◆ SELECTED PASSAGE ◆
┏━━
Cohesive Air and an Obstinate Heatsink? 9/2/01

page 1 of 3

This cooling project does better with aluminum heat sink than with all copper!


You say you don’t want some strange looking blower hanging on the side of your case? OK, this kind of setup isn’t for everyone, especially if you are apt to tote your PC to LAN parties or wherever. For me, I needed to get better air cooling without the high pitched screech of high output fans.

So, the cohesive air cooling article by John ‘Hoot’ Hill looked like the way to proceed. See Hoot’s article, titled “Good Air/Bad Air, Good Fans/Bad Fans” and his follow up notes. I must note here that I do not own a digital camera so drawings and scanned images are the best I can do.

The overall system settings are as follows:

  • Motherboard: A7V133
  • CPU: Athlon 1000MHz AVIA stepping, running at 9.5 x 140 FSB or 1330 MHz
  • Mid-tower case
  • 10 gig Western Digital HDD – ATA100
  • Enermax 431 Watt PSU
  • BIOS is original Ver. 1004
  • Windows 98 STD

The temps were taken from less than scientific instruments – a good room thermometer for ambient temps, the average for the CPU temps from Motherboard Monitor 5 and an Enermax LCD probe positioned next to the CPU die.

Also, I do not favor the popular burn-in and benchmark programs as a means of determining stability in my case. Instead, I go about my regular use such as word processing, spreadsheets, photo editing etc. Actually, at one point I ran Prime95 for 45 minutes with the SK6 heat sink and Delta fan and saw the temps go DOWN by about 2 degrees! Go figure!

This cooling setup is the result of many ‘trial & error’ attempts to get the best cooling with an acceptable noise level. But then, isn’t that every overclocker’s goal? It is also an inexpensive setup in my case since I was able to borrow the blower used and spent only about $10 on the rest, not counting the heat sinks. Maybe I have been inspired by “Junkyard Wars”!


I use a 60 CFM, AC blower and a fan speed control and it has performed better than expected. It has an outlet about 2.5″ in diameter with 3 mounting holes.


Since I already cut a hole about this size in the side of the case, it would mount easily with the addition of 2 small holes for the bolts.
I then used 2 #8 stove bolts and nuts and mounted them as studs protruding out from the case side. This would allow me to place the blower onto the side as the final step and secure it with 2 wing nuts.
┗━━
◆ PARTS OF THE EXERCISE ◆
**1.** In the cooling article, what airflow rating does the AC blower have?
**2.** Write the next part of the article on the cohesive air cooling setup, picking up after its final sentence.

◆ SOURCE DATA ◆
┏━━
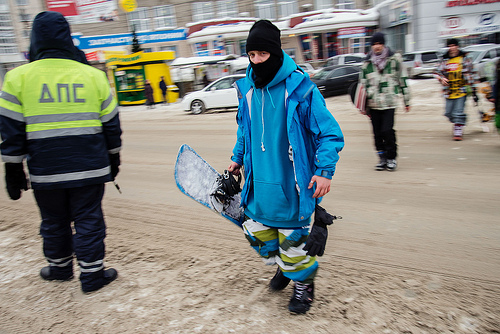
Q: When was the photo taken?
A: Daytime.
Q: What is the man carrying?
A: Snowboard.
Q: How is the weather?
A: Cold.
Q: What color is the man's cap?
A: Black.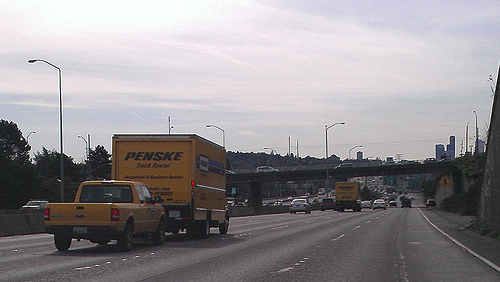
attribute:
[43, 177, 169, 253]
┗━━
◆ RESPONSES BY TASK ◆
**1.** 60 CFM.

**2.**
As a side note, I had cut this hole in the side directly opposite the HSF in an attempt to ‘port’ fresh air directly onto the heat sink fan. I used a stiff piece of paper rolled up to form the duct and positioned it just above the fan, getting too close at one point – but that’s another story. Anyway, it did help by about 2 degrees and I continued to use it until I installed the blower.

Now I needed to make a different duct so, being one to use anything that will work, I found some plastic water bottles that were about the correct diameter. Cutting off the ends and taping two of them together was long enough, so I slid one inside the other so that I could adjust the length to fit. Also, flaring one end, I glued it to a flange made from – what else – an old, unused mouse pad. Some ½” foam packing formed a nice airtight gasket and I was nearly there.


I needed to slow the blower, down so a trip to the store for a fan control did the trick. Mounting a workbox onto the blower and the fan control wired in – I was ready for a test. The blower worked just fine and I was able to regulate the speed easily.

Also, after realizing the vibration from the blower was felt throughout the desk, I got some rubber grommets and put them inside the blower mounting holes. This insulated the blower from the mounting bolts and quieted things down a bit. Since I am using an old blower, it is vibrating more than it should and I am sure I will be getting a new one later.

I have purchased several heat sink fan combinations over the past year and each has done a better job than the previous. That includes the Thermalright SK6, but the noise was intolerable for this overclocker! When I recently got my 1GHz Athlon and A7V133 mainboard, the temperature got too high at the 33% overclock.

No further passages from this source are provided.